BEGIN PROVIDED MATERIAL

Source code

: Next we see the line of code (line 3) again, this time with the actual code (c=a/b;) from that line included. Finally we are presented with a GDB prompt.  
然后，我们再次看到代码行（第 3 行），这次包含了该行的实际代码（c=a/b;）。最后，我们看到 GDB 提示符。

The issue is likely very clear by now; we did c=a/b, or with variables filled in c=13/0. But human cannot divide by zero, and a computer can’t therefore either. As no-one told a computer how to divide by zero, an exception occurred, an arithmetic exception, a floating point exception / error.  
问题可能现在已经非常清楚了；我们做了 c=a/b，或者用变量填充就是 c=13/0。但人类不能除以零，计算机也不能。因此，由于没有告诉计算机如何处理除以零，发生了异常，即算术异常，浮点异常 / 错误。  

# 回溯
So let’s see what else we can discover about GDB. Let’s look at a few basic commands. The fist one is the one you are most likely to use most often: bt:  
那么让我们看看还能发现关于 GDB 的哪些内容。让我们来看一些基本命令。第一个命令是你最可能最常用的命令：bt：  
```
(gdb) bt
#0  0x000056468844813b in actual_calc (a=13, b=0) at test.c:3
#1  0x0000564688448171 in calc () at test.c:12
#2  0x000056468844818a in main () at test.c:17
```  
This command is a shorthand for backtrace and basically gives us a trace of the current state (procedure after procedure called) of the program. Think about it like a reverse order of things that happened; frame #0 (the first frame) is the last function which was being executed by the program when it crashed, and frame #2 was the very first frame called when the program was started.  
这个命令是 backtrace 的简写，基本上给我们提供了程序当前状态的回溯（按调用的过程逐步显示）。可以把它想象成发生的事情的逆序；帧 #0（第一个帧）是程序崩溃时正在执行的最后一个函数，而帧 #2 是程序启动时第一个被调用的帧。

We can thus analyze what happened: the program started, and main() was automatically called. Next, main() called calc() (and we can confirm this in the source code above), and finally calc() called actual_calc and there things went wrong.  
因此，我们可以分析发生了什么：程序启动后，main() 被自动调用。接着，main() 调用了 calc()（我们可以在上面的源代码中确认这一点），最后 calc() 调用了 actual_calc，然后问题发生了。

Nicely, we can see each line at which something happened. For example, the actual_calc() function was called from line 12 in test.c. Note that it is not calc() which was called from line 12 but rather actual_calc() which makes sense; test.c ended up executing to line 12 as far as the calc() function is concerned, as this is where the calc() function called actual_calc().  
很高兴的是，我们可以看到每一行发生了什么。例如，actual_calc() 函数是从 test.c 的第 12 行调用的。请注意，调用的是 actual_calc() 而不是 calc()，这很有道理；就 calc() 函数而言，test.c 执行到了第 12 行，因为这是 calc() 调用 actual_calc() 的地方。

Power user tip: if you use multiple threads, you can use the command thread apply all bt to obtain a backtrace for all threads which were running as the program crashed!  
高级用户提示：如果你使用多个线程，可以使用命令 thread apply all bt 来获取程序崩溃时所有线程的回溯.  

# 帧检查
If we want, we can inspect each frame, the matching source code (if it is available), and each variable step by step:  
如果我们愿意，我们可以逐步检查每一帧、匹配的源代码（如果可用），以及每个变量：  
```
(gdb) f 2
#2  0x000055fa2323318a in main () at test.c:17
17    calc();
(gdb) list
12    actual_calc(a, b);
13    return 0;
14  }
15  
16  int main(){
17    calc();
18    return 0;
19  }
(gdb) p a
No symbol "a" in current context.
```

END PROVIDED MATERIAL

Copy the lines above exactly. Start with the line containing "然后，我们再次看到代码行（第 3 行），这次包含了该行的实际代码（c=a/b;）。最后，我们看到", end with the line containing "因此，我们可以分析发生了什么：程序启动后，main() 被自动调用。接着，main() 调用了", and include both.

然后，我们再次看到代码行（第 3 行），这次包含了该行的实际代码（c=a/b;）。最后，我们看到 GDB 提示符。

The issue is likely very clear by now; we did c=a/b, or with variables filled in c=13/0. But human cannot divide by zero, and a computer can’t therefore either. As no-one told a computer how to divide by zero, an exception occurred, an arithmetic exception, a floating point exception / error.  
问题可能现在已经非常清楚了；我们做了 c=a/b，或者用变量填充就是 c=13/0。但人类不能除以零，计算机也不能。因此，由于没有告诉计算机如何处理除以零，发生了异常，即算术异常，浮点异常 / 错误。  

# 回溯
So let’s see what else we can discover about GDB. Let’s look at a few basic commands. The fist one is the one you are most likely to use most often: bt:  
那么让我们看看还能发现关于 GDB 的哪些内容。让我们来看一些基本命令。第一个命令是你最可能最常用的命令：bt：  
```
(gdb) bt
#0  0x000056468844813b in actual_calc (a=13, b=0) at test.c:3
#1  0x0000564688448171 in calc () at test.c:12
#2  0x000056468844818a in main () at test.c:17
```  
This command is a shorthand for backtrace and basically gives us a trace of the current state (procedure after procedure called) of the program. Think about it like a reverse order of things that happened; frame #0 (the first frame) is the last function which was being executed by the program when it crashed, and frame #2 was the very first frame called when the program was started.  
这个命令是 backtrace 的简写，基本上给我们提供了程序当前状态的回溯（按调用的过程逐步显示）。可以把它想象成发生的事情的逆序；帧 #0（第一个帧）是程序崩溃时正在执行的最后一个函数，而帧 #2 是程序启动时第一个被调用的帧。

We can thus analyze what happened: the program started, and main() was automatically called. Next, main() called calc() (and we can confirm this in the source code above), and finally calc() called actual_calc and there things went wrong.  
因此，我们可以分析发生了什么：程序启动后，main() 被自动调用。接着，main() 调用了 calc()（我们可以在上面的源代码中确认这一点），最后 calc() 调用了 actual_calc，然后问题发生了。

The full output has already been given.